— start of Selected excerpt —
Nominees, Continuing Directors, and Named Executive Officers

The principal occupations for at least the past five years of each nominee, director, and named executive officer are as follows:

Nominees (Class I)

Michael M.Y. Chang, Director of Bancorp since 1990. Secretary of Bancorp and Cathay Bank since November, 2001. Director of Cathay Bank since 1983. Assistant Secretary of Bancorp and Cathay Bank from April, 2001 to November, 2001. Retired attorney at law.

Anthony M. Tang, Director of Bancorp since 1990. Executive Vice President of Bancorp since 1994. Chief Financial Officer and Treasurer of Bancorp from 1990 until June, 2003. Chief Lending Officer of Cathay Bank since 1985. Director of Cathay Bank since 1986. Senior Executive Vice President of Cathay Bank since December, 1998. Vice President, Chief Financial Officer, and Director of Cathay Securities Fund, Inc. from July, 2000 to January, 2003. Trustee and Vice President of Cathay Real Estate Investment Trust since February, 2003.

Thomas G. Tartaglia, Director of Bancorp since 1990. Director of Cathay Bank since 1986. Formerly Executive Vice President of Cathay Bank from 1984 until 1990. Retired banker.

Peter Wu, Director, Executive Vice Chairman, and Chief Operating Officer of Bancorp and Cathay Bank since October 20, 2003. Director of GBC Bancorp and General Bank from 1981 to October, 2003. Chairman of the Board of GBC Bancorp and General Bank from January, 2003 to October, 2003. President and Chief Executive Officer of GBC Bancorp and General Bank from January, 2001 to October, 2003. Chairman of the Board of GBC Venture Capital, Inc. since 1997. President and Chief Executive Officer of GBC Venture Capital, Inc. since October, 2003. Director, Chairman of the Board, President, and Chief Executive Officer of Cathay Bank Foundation since March, 2005.
— end of Selected excerpt —
- Directives
• a. Render this sentence from the director biographies in Spanish: "The principal occupations for at least the past five years of each nominee, director, and named executive officer are as follows:"
• b. According to the director biographies, since what year has Anthony M. Tang been Chief Lending Officer of Cathay Bank?
• c. Please carry on the director biographies from the end of the Peter Wu entry.
The data that comes after this is separate from the director biographies.
— start of Extracted material —
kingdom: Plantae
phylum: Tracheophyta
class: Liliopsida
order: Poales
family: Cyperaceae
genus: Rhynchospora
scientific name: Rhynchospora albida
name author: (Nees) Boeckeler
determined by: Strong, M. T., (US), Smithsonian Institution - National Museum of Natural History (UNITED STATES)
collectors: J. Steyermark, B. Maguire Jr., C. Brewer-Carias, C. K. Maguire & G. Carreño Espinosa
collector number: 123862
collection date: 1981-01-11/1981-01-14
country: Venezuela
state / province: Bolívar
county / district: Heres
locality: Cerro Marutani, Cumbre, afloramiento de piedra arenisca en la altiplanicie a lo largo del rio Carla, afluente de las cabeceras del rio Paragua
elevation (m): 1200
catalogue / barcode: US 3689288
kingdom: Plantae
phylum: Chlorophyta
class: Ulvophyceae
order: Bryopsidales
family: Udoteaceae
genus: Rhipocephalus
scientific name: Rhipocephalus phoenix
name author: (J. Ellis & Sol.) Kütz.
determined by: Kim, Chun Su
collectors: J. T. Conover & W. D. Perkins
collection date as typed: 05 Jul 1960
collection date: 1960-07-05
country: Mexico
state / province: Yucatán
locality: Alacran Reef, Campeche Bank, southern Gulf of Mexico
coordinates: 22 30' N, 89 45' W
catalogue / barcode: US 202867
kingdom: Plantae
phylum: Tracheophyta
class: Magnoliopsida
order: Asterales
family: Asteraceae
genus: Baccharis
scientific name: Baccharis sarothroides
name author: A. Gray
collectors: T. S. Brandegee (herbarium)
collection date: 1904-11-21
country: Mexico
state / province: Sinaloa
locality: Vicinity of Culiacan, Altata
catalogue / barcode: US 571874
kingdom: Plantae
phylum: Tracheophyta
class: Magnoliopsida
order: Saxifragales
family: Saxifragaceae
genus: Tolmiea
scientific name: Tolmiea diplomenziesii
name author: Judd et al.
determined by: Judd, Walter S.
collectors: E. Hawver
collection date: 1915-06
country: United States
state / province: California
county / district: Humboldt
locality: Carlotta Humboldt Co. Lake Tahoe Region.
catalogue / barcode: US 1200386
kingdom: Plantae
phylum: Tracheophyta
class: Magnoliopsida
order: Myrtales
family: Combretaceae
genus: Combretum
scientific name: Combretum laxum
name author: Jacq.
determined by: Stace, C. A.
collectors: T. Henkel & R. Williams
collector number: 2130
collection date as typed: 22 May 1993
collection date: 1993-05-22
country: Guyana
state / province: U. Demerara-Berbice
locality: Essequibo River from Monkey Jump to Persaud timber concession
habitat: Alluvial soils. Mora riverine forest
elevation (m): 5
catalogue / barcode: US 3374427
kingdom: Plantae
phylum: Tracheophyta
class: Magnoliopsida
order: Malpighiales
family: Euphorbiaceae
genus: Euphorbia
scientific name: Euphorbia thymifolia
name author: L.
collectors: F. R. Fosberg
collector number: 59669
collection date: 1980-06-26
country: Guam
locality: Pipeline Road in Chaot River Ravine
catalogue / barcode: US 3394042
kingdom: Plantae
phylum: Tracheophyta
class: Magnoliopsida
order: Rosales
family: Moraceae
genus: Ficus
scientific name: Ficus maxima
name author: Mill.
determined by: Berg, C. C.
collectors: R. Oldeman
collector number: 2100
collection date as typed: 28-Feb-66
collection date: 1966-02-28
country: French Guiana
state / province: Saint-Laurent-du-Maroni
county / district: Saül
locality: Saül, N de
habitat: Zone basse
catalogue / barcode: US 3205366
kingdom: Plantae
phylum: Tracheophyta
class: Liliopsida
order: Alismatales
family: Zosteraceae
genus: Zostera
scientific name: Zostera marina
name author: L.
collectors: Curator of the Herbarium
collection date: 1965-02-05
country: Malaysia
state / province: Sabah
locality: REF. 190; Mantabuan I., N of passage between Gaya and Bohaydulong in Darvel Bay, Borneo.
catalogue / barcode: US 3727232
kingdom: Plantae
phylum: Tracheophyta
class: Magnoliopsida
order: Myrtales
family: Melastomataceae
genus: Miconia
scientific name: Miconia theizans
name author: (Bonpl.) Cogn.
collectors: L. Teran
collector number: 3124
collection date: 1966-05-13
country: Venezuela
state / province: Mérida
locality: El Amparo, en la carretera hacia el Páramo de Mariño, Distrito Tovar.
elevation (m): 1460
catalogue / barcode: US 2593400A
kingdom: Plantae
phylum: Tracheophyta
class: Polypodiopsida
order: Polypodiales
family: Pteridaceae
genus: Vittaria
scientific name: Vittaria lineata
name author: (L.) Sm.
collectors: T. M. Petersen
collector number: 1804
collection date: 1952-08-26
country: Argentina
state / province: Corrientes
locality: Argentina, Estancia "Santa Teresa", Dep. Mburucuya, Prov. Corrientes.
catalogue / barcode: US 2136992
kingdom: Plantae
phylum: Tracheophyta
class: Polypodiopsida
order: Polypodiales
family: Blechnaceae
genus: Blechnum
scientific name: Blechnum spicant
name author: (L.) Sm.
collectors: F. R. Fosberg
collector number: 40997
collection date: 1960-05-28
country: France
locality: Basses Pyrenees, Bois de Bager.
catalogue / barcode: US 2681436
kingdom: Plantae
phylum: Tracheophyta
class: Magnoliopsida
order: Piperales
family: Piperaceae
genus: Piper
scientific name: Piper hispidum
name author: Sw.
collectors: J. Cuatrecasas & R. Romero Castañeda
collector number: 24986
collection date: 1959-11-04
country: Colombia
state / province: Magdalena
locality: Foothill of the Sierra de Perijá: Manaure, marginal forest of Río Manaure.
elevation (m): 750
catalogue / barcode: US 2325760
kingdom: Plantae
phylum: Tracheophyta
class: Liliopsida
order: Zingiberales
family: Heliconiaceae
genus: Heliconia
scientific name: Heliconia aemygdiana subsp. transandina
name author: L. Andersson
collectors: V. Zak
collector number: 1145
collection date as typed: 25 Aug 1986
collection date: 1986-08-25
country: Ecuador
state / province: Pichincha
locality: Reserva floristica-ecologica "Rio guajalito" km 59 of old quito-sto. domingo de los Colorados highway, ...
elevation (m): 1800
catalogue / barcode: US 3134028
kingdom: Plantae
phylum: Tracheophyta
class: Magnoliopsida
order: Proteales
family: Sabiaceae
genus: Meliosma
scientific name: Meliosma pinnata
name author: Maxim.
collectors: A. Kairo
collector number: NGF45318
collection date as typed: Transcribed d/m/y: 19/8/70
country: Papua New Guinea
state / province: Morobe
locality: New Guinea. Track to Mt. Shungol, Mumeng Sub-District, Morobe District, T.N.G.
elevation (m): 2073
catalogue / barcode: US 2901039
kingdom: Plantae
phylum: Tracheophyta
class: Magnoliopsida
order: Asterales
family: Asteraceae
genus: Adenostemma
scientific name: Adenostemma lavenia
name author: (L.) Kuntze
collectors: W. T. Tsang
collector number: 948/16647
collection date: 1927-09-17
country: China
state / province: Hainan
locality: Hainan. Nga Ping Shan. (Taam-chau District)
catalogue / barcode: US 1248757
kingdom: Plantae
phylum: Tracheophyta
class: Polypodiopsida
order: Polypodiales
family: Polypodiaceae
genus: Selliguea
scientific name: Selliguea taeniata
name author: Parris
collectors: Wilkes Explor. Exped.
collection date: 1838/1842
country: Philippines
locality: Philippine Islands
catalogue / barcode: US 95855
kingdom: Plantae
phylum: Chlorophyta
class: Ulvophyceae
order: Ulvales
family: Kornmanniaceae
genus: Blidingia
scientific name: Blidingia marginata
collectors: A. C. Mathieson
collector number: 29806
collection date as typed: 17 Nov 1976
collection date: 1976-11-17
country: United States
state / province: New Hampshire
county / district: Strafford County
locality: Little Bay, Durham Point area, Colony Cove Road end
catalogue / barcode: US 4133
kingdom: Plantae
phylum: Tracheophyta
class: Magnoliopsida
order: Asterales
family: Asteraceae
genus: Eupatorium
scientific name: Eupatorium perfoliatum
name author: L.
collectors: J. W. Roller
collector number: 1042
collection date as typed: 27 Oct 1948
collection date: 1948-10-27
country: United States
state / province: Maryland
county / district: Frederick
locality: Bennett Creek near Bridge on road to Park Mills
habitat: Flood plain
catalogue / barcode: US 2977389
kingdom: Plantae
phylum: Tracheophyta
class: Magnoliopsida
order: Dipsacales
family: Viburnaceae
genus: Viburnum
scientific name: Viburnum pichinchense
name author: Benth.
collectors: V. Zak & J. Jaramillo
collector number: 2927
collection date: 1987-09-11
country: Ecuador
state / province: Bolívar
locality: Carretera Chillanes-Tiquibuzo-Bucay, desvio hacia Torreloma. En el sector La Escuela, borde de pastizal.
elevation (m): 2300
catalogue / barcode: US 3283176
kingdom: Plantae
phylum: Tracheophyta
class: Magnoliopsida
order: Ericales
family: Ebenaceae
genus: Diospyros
— end of Extracted material —
- Responses by task
• a. Las ocupaciones principales durante al menos los últimos cinco años de cada candidato, director y funcionario ejecutivo designado son las siguientes:

• b. Since 1985.

• c.
Continuing Directors (Class II)

Kelly L. Chan, Director of Bancorp since 1990. Director of Cathay Bank since 1981. Owner of interest in and Vice President of Phoenix Bakery, Inc. (a retail bakery in Los Angeles, California) since 1984. Certified Public Accountant.

Dunson K. Cheng, Director of Bancorp since 1990. Chairman of the Board of Directors of Bancorp, Cathay Bank, and Cathay Investment Company since 1994. President of Bancorp since 1990. President of Cathay Bank since 1985 and Director of Cathay Bank since 1982. President of Cathay Investment Company since 1999. Chief Executive Officer of Cathay Investment Company since 1995 and Director of Cathay Investment Company since 1984. Chairman of the Board of Directors and President of Cathay Securities Fund, Inc. from July, 2000 to January 2003. Trustee and President of Cathay Real Estate Investment Trust since February, 2003. Director, Chairman of the Board, President, and Chief Executive Officer of Cathay Bank Foundation from 2002 to March, 2005. Director of DiCon Fiberoptics, Inc. since 2002.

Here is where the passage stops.